The complaints of the Pharisees were personal as much as they were behavioral or Biblical. 

The response of Jesus focused upon Biblical precedent, expecting His audience to be knowledgeable about His response. 

The Pharisees were interested primarily in preventing an action, Jesus in promoting an attitude. 

In this instance Jesus goes beyond the complaint to offer a transformative theological and ethical corrective. 
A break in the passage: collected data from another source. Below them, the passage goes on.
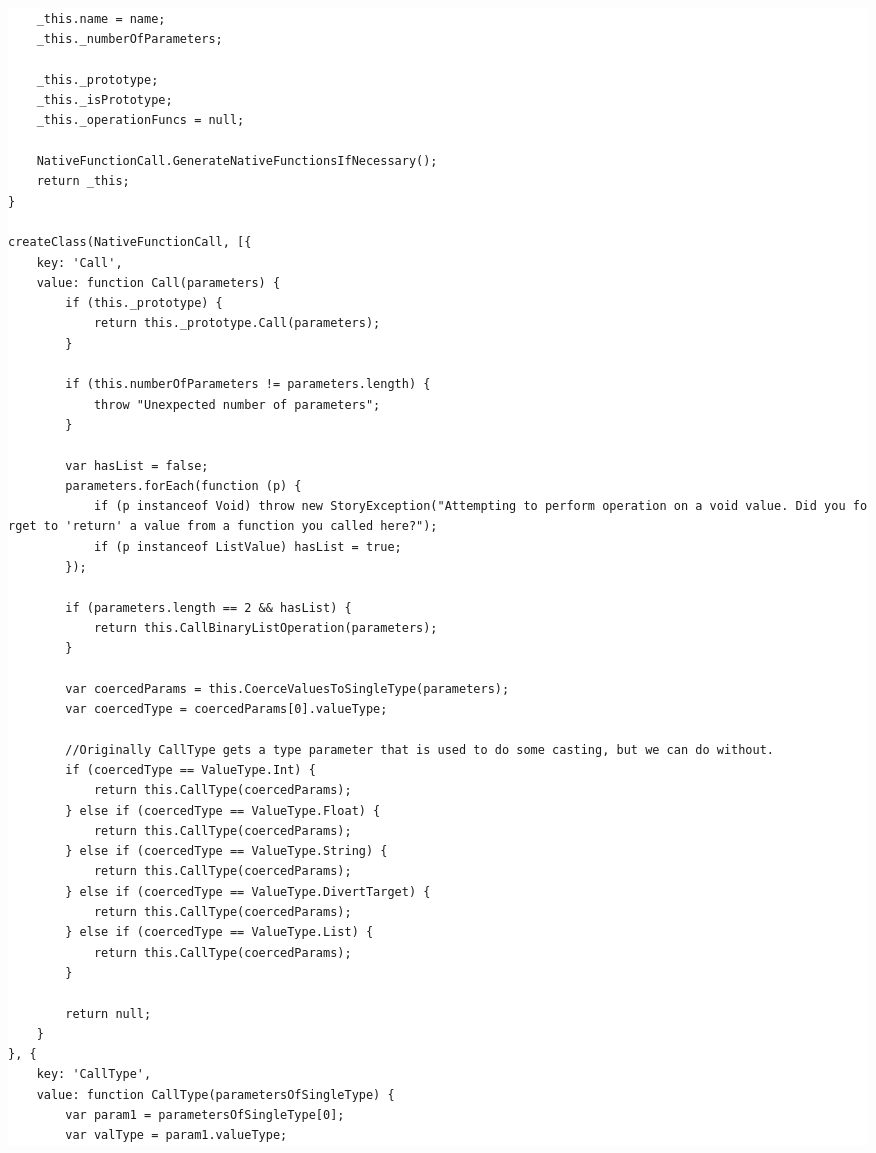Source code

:   		_this.name = name;
  		_this._numberOfParameters;

  		_this._prototype;
  		_this._isPrototype;
  		_this._operationFuncs = null;

  		NativeFunctionCall.GenerateNativeFunctionsIfNecessary();
  		return _this;
  	}

  	createClass(NativeFunctionCall, [{
  		key: 'Call',
  		value: function Call(parameters) {
  			if (this._prototype) {
  				return this._prototype.Call(parameters);
  			}

  			if (this.numberOfParameters != parameters.length) {
  				throw "Unexpected number of parameters";
  			}

  			var hasList = false;
  			parameters.forEach(function (p) {
  				if (p instanceof Void) throw new StoryException("Attempting to perform operation on a void value. Did you forget to 'return' a value from a function you called here?");
  				if (p instanceof ListValue) hasList = true;
  			});

  			if (parameters.length == 2 && hasList) {
  				return this.CallBinaryListOperation(parameters);
  			}

  			var coercedParams = this.CoerceValuesToSingleType(parameters);
  			var coercedType = coercedParams[0].valueType;

  			//Originally CallType gets a type parameter that is used to do some casting, but we can do without.
  			if (coercedType == ValueType.Int) {
  				return this.CallType(coercedParams);
  			} else if (coercedType == ValueType.Float) {
  				return this.CallType(coercedParams);
  			} else if (coercedType == ValueType.String) {
  				return this.CallType(coercedParams);
  			} else if (coercedType == ValueType.DivertTarget) {
  				return this.CallType(coercedParams);
  			} else if (coercedType == ValueType.List) {
  				return this.CallType(coercedParams);
  			}

  			return null;
  		}
  	}, {
  		key: 'CallType',
  		value: function CallType(parametersOfSingleType) {
  			var param1 = parametersOfSingleType[0];
  			var valType = param1.valueType;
    From this passage we can draw some reliable extensible conclusions about how we should balance the need to correct with the temptation to complain. It begins with Scripture and how we use it. The Pharisees primarily viewed scripture as a stop sign. Clearly, that could not have been the content of their whole theology, but in practice it appeared that way because just about everyone, at one time or another would offend them. Even Jesus. For Jesus the primary use of Scripture was to positively transform a person’s belief system. He knew that thinking right led to doing right and that the opposite could not be guaranteed. The outcome of the Pharisaic approach to Scripture was not in and of itself legalistic, but it tended that way due to human nature. It is easier for us to blame, shame, and complain than to encourage, recalibrate, and help. 

    Next, we need to pay close attention to how Jesus corrects. He generally does so without deepening the conflict. He didn’t fight even when He was right, even when He could. WHY? Because He didn’t need to, and conflict did not further His aims. A culture of complaint tends towards a culture of constant conflict. The Judaisms of the Second Temple period are a case study of how constant complaint between those who basically believed the same things devolved into persistent bickering. This bickering was so pronounced that at least one group, the Essenes, withdrew from society and transformed their complaints into pleas for God to destroy their enemies. Instead, we hear Jesus whose approach was to correct whilst decompressing, to teach without His lessons becoming childish, ineffective moralizing. 

    A final observation. Jesus was playing a long game. The Pharisees, scribes, legal-theorists, aristocrats, and busybodies would not leave Him alone, yet His tone rarely changed. There were times that He would even congratulate His questioners when they got this or that point right. For Jesus being right was not the point. He was not trying to “score.” He was not trying to win some intellectual battle with His peers. He was trying to transform the world. 

    He was able to bring transformative change, not by “being right” but by being God. Not by winning, but by losing. Not by victory, but through submission. As we move through this long and reflective time leading to Holy Week, we need to be ever mindful of the ultimate outcome. Regardless of what went on in that grain field, there was going to be a cross. Answering every critic, responding to every complaint, validating every whine may have made His adversaries feel good, but Jesus was not in the “feel-good” business.  He was in the redemption business which is the longest game of all.